Lewis's slate, Caucus of Rank and File Educators (CORE), won nearly 60% of the vote in a runoff against incumbent President Marilyn Stewart and her slate. CORE swept all top officer and vice president slots. After the election both Stewart and Lewis called for a united union.
"I want to congratulate Karen Lewis and her entire CORE team, and want them to know they can count on me for any assistance I can offer as they take on what will be one of the toughest challenges in the 73-year history of the Chicago Teachers Union," Stewart said. "For when all is said and done, this election was never about Karen or me. It was about the 32,000 union members whose futures and well-being are now being threatened by an uncaring and insensitive Chicago Public Schools system."
The unity of the union was tested immediately when CPS Board of Education held an emergency meeting to deal with the mounting budget crisis. Teachers picketed before going inside where they testified against the Board giving authority to school's CEO Ron Huberman's plan to allow class sizes to rise to 35 and impose cuts in other areas. The Board also agreed to a scheduled 4% pay increase, but this was seen as a maneuver to prevent a strike by teachers. Big business interests represented by the Civic Federation are egging Huberman to rescind the wage increase and confront the teachers union.
However, Huberman did demand concessions by the union. He told the Board, "The reality of the situation is that if concessions are not made, we will have to lay off teachers and raise class sizes." Huberman and the Board are trying to back teachers into a corner and pit them against parents and students.
The CTU says it will let teachers decide on the 4% raise, but maintain there are other ways to solve the crisis and demanded CPS open up its books.
In her victory speech Lewis said, "Today marks the beginning of the end of scapegoating educators for all the social ills that our children, families and schools struggle against every day (and) the beginning of a fight for true transparency in our educational policy. This election shows the unity of 30,000 educators standing strong to put business in its place - out of our schools."
Lewis said corporate America sees K-12 public education as a $380 billion trust, which until the last 15 years it hadn't had a sizeable piece of. She blasted Mayor Richard M. Daley's school reform in which scores of schools have been closed and reopened as charter schools, as not an education plan, but a business plan.
Lewis's victory was also a repudiation of President Obama's proposed federal policy for education reform which is based on the Chicago model administered by current Education Secretary Arne Duncan.
Alarmed by the potential for massive loss of jobs of teachers and other public workers, President Obama implored Congress on June 12 to pass emergency aid to the states and cities to prevent layoffs. Obama said already 84,000 public workers had lost their jobs and 300,000 teachers are threatened with layoffs. Legislation has been blocked by Republicans and conservative Democrats that would have provided $50 billion in funding.
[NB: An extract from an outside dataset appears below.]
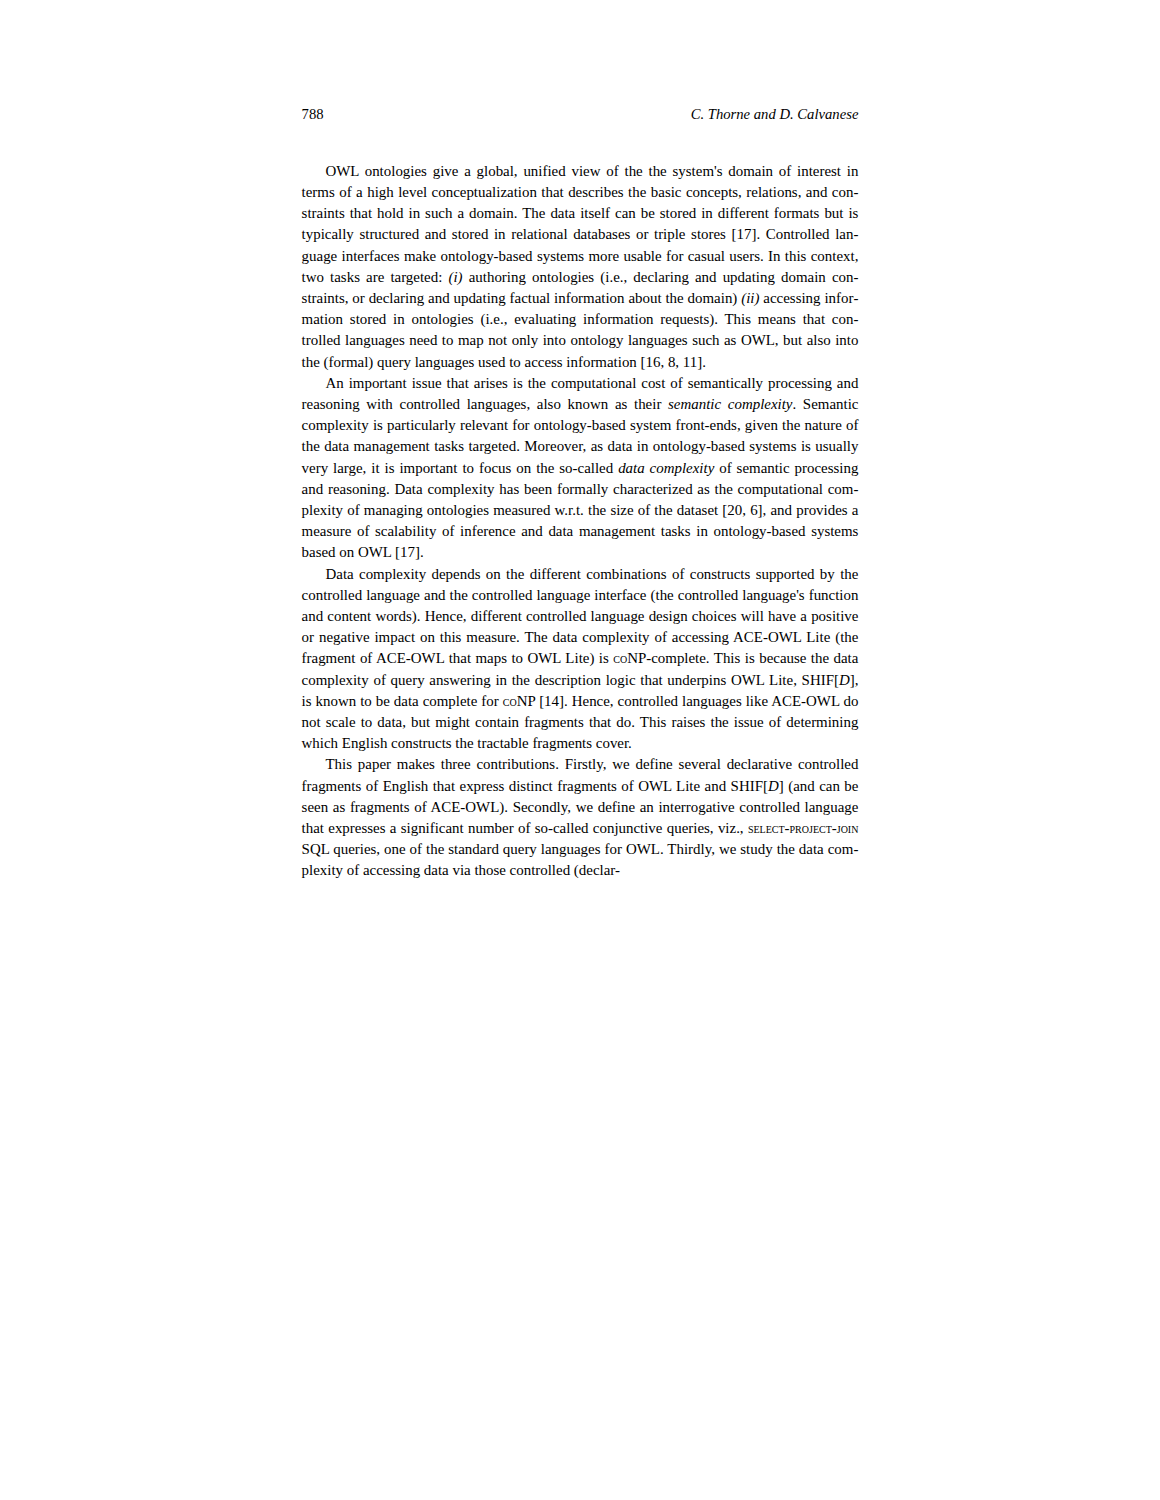788 C. Thorne and D. Calvanese
OWL ontologies give a global, unified view of the the system's domain of interest in terms of a high level conceptualization that describes the basic concepts, relations, and constraints that hold in such a domain. The data itself can be stored in different formats but is typically structured and stored in relational databases or triple stores [17]. Controlled language interfaces make ontology-based systems more usable for casual users. In this context, two tasks are targeted: (i) authoring ontologies (i.e., declaring and updating domain constraints, or declaring and updating factual information about the domain) (ii) accessing information stored in ontologies (i.e., evaluating information requests). This means that controlled languages need to map not only into ontology languages such as OWL, but also into the (formal) query languages used to access information [16, 8, 11].
An important issue that arises is the computational cost of semantically processing and reasoning with controlled languages, also known as their semantic complexity. Semantic complexity is particularly relevant for ontology-based system front-ends, given the nature of the data management tasks targeted. Moreover, as data in ontology-based systems is usually very large, it is important to focus on the so-called data complexity of semantic processing and reasoning. Data complexity has been formally characterized as the computational complexity of managing ontologies measured w.r.t. the size of the dataset [20, 6], and provides a measure of scalability of inference and data management tasks in ontology-based systems based on OWL [17].
Data complexity depends on the different combinations of constructs supported by the controlled language and the controlled language interface (the controlled language's function and content words). Hence, different controlled language design choices will have a positive or negative impact on this measure. The data complexity of accessing ACE-OWL Lite (the fragment of ACE-OWL that maps to OWL Lite) is co NP-complete. This is because the data complexity of query answering in the description logic that underpins OWL Lite, SHIF[D], is known to be data complete for co NP [14]. Hence, controlled languages like ACE-OWL do not scale to data, but might contain fragments that do. This raises the issue of determining which English constructs the tractable fragments cover.
This paper makes three contributions. Firstly, we define several declarative controlled fragments of English that express distinct fragments of OWL Lite and SHIF[D] (and can be seen as fragments of ACE-OWL). Secondly, we define an interrogative controlled language that expresses a significant number of so-called conjunctive queries, viz., select-project-join SQL queries, one of the standard query languages for OWL. Thirdly, we study the data complexity of accessing data via those controlled (declar-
Lewis and other speakers at the Board meeting called upon Daley to release hundreds of millions of dollars that has been accumulated by the Tax Increment Financing (TIF) accounts. These entities have siphoned off property tax money destined for public education into a fund distributed by Daley for economic development that often ends up in the pockets of his cronies. Each year $245 million in education funding is lost in this way.
The new CTU leadership is calling for reforming the way education is funded in Illinois. Presently, 60% of funds comes from property taxes and 30% from state funding, which they say should be reversed to provide equitable education for every child.